# Uninvited house guest



## Doc (Sep 11, 2007)

Quite a story.......

http://www.ksl.com/?nid=333&sid=3942289


----------



## Loke (Sep 7, 2007)

> The couple said the dogs didn't bark to warn them of the mountain lion.


Labs.


----------



## OKEE (Jan 3, 2008)

Wow that scares just thinking about it. Poor dog did'nt even have a chance i bet ,that could of been a kid.


----------



## Packfish (Oct 30, 2007)

Man thats a bad deal- my old lab and my new Pudel Pointer let loose though when a hummingbird passes gas outside.


----------



## Huge29 (Sep 17, 2007)

> Colorado Division of Wildlife spokesman Tyler Baskfield said the cat entered the house through *open French doors* early Monday and fled with the Labrador after the owners woke up.
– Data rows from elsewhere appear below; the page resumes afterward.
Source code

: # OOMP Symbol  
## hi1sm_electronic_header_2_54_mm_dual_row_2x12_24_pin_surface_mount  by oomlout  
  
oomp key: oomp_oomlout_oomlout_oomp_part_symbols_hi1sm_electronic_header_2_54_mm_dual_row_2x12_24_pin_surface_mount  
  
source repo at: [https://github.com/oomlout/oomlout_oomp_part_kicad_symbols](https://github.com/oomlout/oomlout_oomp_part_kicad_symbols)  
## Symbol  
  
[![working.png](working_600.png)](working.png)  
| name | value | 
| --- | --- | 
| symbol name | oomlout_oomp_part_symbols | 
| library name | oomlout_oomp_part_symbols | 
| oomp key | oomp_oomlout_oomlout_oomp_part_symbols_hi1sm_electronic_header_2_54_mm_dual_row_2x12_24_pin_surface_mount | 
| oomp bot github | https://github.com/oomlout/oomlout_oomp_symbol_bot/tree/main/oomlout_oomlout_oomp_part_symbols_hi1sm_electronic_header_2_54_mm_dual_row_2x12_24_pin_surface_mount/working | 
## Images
WOW, leave doors open at night!? That seems odd, I can't believe anyone would do that. That is an odd experience all over.


----------



## GCKid (Sep 11, 2007)

In the CNN article there is a video with a picture of the cat. 
http://www.cnn.com/2008/US/08/06/mountain.lion.ap/
A resident took the picture a couple of weeks ago in broad daylight in the middle of the road. I am betting this wasn't the first pet it killed. They should have taken care of it before it got into someone's house. Colorado does a poor job of getting rid of nuisance cougars because people like to see them and don't want them killed.

If I remember right, it wasn't too many years ago a high school kid was killed while running cross country on a trail behind his high school. If you have urban deer herds and people who don't want the cougars controlled, it is only a matter of time before one takes a human again. If they aren't scared of dogs, they won't be scared of humans.


----------